### WORK TO DO
1. According to the passage on ritual fees, who was the first to distribute them?
2. Reproduce word for word a stretch of the passage on ritual fees, beginning at the words "Watching this scene, in" and stopping after the words "it were stopped.".
3. Go on with the passage about Prajāpati and ritual fees, picking up after its final sentence.

------ PAGE

Watching this scene, in its meticulous arrangement, one might think it is the most recent part of the rite — almost an addition aimed at sealing the closure of the ceremony with the offering of a payment to the priests who have performed it. A naïve, modern notion. The first to distribute ritual fees had been Prajāpati. The world, the gods, humans had only just begun to exist. Everything had just arisen from Prajāpati’s sacrifice. But Prajāpati was concerned all the same about distributing ritual fees, almost as if exchange had been there from the very beginning. To such an extent that this distribution of ritual fees could diminish the world — or even exhaust it, unless it were stopped.

------------
------ DATASET CONTENT

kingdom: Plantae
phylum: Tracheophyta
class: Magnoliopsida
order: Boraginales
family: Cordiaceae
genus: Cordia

------------

### ANSWERS TO THE PROBLEMS
1. Prajāpati was the first to distribute ritual fees.

2.
Watching this scene, in its meticulous arrangement, one might think it is the most recent part of the rite — almost an addition aimed at sealing the closure of the ceremony with the offering of a payment to the priests who have performed it. A naïve, modern notion. The first to distribute ritual fees had been Prajāpati. The world, the gods, humans had only just begun to exist. Everything had just arisen from Prajāpati’s sacrifice. But Prajāpati was concerned all the same about distributing ritual fees, almost as if exchange had been there from the very beginning. To such an extent that this distribution of ritual fees could diminish the world — or even exhaust it, unless it were stopped.

3.
This, at least, was the view of Indra, king of the Devas, who were always frightened of being ousted: by their brothers the Asuras, but also by men who tried to reach the heavens through sacrifice — or even, it was now discovered, by the ill-considered magnanimity of the Progenitor. “Indra thought to himself: ‘Now he is giving everything away and will leave nothing for us.’” Indra realized at that moment that the power of exchange and substitution, if left to itself, is uncontrollable and corrosive, like the power of a central bank that goes on printing money. So he stepped in with his thunderbolt, in this case a simple formula: the invitation to pray to him.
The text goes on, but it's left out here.